The sheer wastefulness of Eran Creevy’s Welcome to the Punch is off-putting enough, but the film is also falsely painted-up as a crime epic. As Creevy sees it, the rivalry between lawman Max Lewinsky (James McAvoy) and stoic thief Sternwood (Mark Strong), the latter of whom has been in hiding ever since shooting Max during a getaway, is one deserving of the visual and auditory grandiosity he provides. But the sense of epic size is merely overcompensation, as the writer-director has produced a shambling, inept micro-actioner with zero ideas to match the ambitious sweep of the imagery, making Sternwood and Lewinsky’s face-off something more akin to the stuff of bad primetime television.
The shooting of Sternwood’s son brings the master criminal out of hiding amid a steep escalation in gun crime in England and whispers of corruption in the police department, going all the way up to the commissioner (David Morrissey). Both Strong and McAvoy are talented performers, but Creevy is only interested in their most overtly proven skills: Strong’s quietly imposing brooding and McAvoy’s wildly sensitive temperament, corroded by cynicism. Their characters are little more than their dispositions, and the same can be said about Creevy’s use of Morrissey’s bureaucrat, Peter Mullan’s charismatic gangster, and Andrea Riseborough’s quirky investigator. Creevy’s script, light on conflict and bereft of wit, builds the film as a sluggish game of cat and mouse, compounded by a mysterious arms deal brokered by Daniel Mays’s double agent and Johnny Harris’s ruthless assassin, and the narrative often feels incomplete as it busily advances.

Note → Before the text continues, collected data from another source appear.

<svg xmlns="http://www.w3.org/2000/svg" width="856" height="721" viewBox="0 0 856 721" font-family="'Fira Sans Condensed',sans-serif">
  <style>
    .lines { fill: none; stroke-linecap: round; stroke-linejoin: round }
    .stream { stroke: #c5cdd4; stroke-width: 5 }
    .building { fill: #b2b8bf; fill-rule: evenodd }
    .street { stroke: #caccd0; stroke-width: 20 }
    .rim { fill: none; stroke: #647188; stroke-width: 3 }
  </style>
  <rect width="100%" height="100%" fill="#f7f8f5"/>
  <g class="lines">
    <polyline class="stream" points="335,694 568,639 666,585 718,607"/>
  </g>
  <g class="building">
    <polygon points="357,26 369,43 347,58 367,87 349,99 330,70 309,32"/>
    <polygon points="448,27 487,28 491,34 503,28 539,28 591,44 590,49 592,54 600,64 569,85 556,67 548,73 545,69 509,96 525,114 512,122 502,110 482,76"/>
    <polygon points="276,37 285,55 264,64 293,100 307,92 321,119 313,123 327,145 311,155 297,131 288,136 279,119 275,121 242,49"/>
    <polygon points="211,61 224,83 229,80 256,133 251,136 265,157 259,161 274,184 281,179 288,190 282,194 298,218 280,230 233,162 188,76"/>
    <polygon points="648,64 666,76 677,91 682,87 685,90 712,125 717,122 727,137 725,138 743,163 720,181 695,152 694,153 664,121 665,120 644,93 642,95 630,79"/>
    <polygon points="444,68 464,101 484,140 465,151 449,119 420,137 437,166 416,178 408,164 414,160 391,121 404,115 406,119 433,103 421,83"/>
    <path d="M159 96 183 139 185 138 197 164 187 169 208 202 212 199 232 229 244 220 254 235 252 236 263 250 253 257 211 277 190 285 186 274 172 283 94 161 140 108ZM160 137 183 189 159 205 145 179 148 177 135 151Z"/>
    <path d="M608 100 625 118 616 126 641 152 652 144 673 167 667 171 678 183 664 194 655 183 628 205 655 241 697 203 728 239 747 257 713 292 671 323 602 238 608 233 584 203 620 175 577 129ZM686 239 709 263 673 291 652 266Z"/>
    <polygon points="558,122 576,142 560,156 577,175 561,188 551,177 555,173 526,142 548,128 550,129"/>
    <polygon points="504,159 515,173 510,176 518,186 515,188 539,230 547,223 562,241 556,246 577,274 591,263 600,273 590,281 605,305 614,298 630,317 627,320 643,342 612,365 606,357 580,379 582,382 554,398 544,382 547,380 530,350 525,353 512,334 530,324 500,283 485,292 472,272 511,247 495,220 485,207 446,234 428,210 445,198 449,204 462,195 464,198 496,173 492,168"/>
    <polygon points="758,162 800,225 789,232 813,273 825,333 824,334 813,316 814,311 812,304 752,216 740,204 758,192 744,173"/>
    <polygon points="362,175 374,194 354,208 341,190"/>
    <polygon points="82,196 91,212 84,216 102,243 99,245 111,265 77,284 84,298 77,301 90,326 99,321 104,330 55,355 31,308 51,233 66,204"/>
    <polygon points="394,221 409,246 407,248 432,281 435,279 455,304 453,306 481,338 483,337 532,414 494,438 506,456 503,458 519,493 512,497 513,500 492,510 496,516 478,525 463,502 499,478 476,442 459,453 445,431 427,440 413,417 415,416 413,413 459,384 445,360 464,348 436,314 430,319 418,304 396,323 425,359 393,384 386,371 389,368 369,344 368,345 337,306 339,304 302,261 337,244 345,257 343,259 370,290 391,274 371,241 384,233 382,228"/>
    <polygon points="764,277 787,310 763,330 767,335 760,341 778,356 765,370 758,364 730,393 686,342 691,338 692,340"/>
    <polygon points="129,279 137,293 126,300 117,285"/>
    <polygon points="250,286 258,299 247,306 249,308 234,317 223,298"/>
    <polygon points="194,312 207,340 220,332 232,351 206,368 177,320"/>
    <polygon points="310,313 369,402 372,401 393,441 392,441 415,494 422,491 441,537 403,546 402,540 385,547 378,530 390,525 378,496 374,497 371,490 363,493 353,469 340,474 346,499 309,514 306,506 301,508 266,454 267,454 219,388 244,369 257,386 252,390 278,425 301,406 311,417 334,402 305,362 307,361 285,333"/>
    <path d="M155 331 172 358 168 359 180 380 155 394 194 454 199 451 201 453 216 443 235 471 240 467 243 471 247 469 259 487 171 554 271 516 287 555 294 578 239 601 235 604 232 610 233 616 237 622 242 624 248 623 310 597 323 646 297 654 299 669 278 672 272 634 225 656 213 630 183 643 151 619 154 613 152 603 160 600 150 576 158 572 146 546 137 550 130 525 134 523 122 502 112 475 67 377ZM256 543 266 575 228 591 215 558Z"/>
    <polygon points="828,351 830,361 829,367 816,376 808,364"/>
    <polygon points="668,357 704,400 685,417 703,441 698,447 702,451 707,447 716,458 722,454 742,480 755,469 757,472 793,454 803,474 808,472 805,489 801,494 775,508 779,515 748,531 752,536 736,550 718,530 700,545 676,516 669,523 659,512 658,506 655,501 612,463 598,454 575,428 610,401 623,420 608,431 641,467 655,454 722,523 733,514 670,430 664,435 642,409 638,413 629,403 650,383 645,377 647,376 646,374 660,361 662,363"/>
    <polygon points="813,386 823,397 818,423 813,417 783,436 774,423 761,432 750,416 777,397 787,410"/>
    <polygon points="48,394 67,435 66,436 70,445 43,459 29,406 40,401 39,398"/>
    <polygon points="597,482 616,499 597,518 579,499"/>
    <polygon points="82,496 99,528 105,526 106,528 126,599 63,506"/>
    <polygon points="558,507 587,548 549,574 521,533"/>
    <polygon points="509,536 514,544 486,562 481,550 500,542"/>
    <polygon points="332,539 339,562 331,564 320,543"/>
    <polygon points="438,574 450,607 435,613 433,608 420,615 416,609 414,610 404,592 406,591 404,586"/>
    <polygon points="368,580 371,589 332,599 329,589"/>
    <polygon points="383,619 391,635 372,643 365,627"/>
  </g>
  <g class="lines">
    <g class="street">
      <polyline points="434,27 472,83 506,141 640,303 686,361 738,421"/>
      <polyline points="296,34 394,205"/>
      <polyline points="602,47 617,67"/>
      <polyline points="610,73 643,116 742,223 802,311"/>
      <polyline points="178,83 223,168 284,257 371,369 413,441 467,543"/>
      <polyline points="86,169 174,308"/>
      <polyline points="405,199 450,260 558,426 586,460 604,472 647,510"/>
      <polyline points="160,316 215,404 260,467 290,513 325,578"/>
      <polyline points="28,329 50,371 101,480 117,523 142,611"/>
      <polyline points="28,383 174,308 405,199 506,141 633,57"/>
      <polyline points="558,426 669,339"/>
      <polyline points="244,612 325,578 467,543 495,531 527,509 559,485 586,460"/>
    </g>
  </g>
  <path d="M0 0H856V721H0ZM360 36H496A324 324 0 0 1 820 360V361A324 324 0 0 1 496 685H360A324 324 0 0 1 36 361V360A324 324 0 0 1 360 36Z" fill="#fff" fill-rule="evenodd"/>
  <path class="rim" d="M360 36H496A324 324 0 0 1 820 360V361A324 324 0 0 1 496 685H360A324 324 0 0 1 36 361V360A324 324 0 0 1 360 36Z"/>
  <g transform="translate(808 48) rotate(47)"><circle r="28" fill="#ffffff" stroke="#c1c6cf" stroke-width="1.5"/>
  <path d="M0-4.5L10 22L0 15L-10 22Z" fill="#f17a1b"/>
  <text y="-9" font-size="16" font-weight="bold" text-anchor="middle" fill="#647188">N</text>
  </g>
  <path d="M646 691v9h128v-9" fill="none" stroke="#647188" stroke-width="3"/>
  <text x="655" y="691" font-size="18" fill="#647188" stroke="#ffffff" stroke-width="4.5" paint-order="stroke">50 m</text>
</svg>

The erratic narrative structure is insufficiently propped up by huge, cold set pieces; Creevy favors shoot-outs in moonlit hotel rooms, maze-like shipping yards, and empty nightclubs replete with twitching spotlights. Nevertheless, the filmmaker’s inability to make any distinct or memorable use of these settings suggests a shallow reproduction of Christopher Nolan’s more operatic tendencies. The film feels as if it’s constantly in a rush to get to the next gunfight or the next would-be surprise reveal or reversal, omitting any sense of humor or life’s unpredictable pulse and indulging clichés that are never even paid off in any satisfying way. In a sense, this makes the film’s title, derived from the story’s climactic setting, near-literal, as Welcome to the Punch is constantly erupting into frivolous violent chaos, but with a polished sheen that makes it feel wrongly restrained, even cordial.